Collected data:
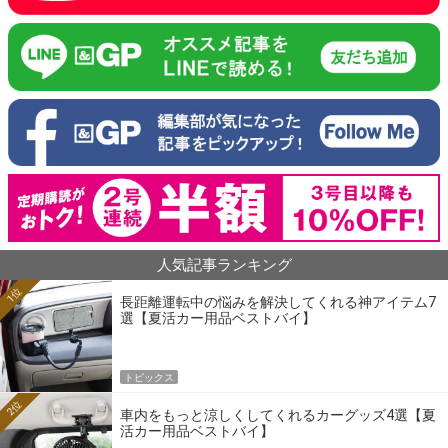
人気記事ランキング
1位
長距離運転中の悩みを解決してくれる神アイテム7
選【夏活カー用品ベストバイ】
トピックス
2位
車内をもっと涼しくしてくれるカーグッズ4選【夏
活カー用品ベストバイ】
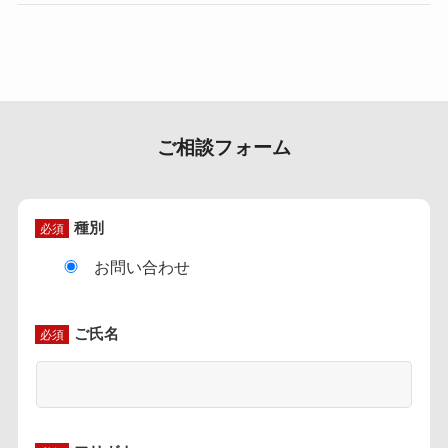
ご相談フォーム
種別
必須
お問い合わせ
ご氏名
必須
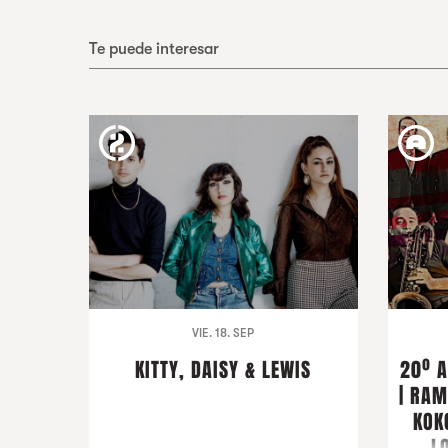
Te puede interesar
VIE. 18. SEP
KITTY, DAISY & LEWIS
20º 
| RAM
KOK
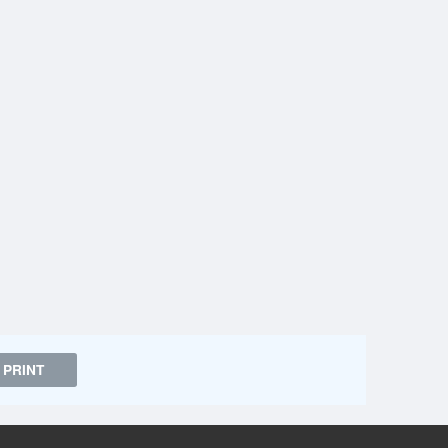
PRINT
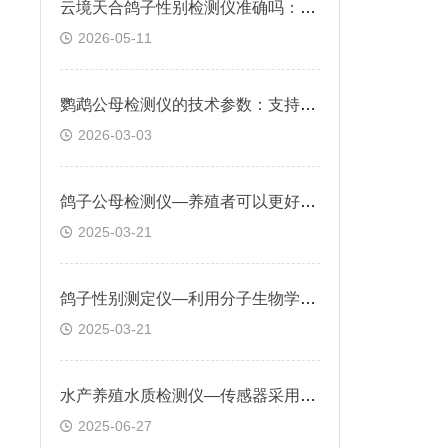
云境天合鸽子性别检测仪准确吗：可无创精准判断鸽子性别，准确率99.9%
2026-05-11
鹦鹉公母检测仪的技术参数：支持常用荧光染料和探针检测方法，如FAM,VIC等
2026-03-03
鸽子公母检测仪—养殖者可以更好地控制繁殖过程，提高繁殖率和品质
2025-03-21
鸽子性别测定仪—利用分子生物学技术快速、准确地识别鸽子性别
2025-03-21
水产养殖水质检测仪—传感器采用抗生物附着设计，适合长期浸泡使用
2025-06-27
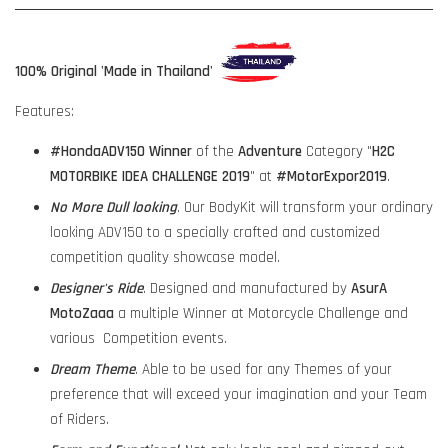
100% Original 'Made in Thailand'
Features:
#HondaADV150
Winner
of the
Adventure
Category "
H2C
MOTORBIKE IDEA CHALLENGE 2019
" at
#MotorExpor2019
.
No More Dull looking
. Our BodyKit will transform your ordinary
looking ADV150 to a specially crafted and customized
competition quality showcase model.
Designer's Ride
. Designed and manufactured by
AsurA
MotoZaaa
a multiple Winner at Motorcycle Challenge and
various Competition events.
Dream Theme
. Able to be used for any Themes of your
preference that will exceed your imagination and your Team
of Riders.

TASK PROMPT:
Format the part of the items that opens with the line containing "Te puede interesar" and runs through the end of the items as a numbered list, leaving out blank lines and the pictures.

WORKED SOLUTION:
1. Te puede interesar
2. VIE. 18. SEP
3. KITTY, DAISY & LEWIS
4. 20º 
5. | RAM
6. KOK
7. PRINT
8. 云境天合鸽子性别检测仪准确吗：可无创精准判断鸽子性别，准确率99.9%
9. 2026-05-11
10. 鹦鹉公母检测仪的技术参数：支持常用荧光染料和探针检测方法，如FAM,VIC等
11. 2026-03-03
12. 鸽子公母检测仪—养殖者可以更好地控制繁殖过程，提高繁殖率和品质
13. 2025-03-21
14. 鸽子性别测定仪—利用分子生物学技术快速、准确地识别鸽子性别
15. 2025-03-21
16. 水产养殖水质检测仪—传感器采用抗生物附着设计，适合长期浸泡使用
17. 2025-06-27
18. 100% Original 'Made in Thailand'
19. Features:
20. #HondaADV150
21. Winner
22. of the
23. Adventure
24. Category "
25. H2C
26. MOTORBIKE IDEA CHALLENGE 2019
27. " at
28. #MotorExpor2019
29. .
30. No More Dull looking
31. . Our BodyKit will transform your ordinary
32. looking ADV150 to a specially crafted and customized
33. competition quality showcase model.
34. Designer's Ride
35. . Designed and manufactured by
36. AsurA
37. MotoZaaa
38. a multiple Winner at Motorcycle Challenge and
39. various Competition events.
40. Dream Theme
41. . Able to be used for any Themes of your
42. preference that will exceed your imagination and your Team
43. of Riders.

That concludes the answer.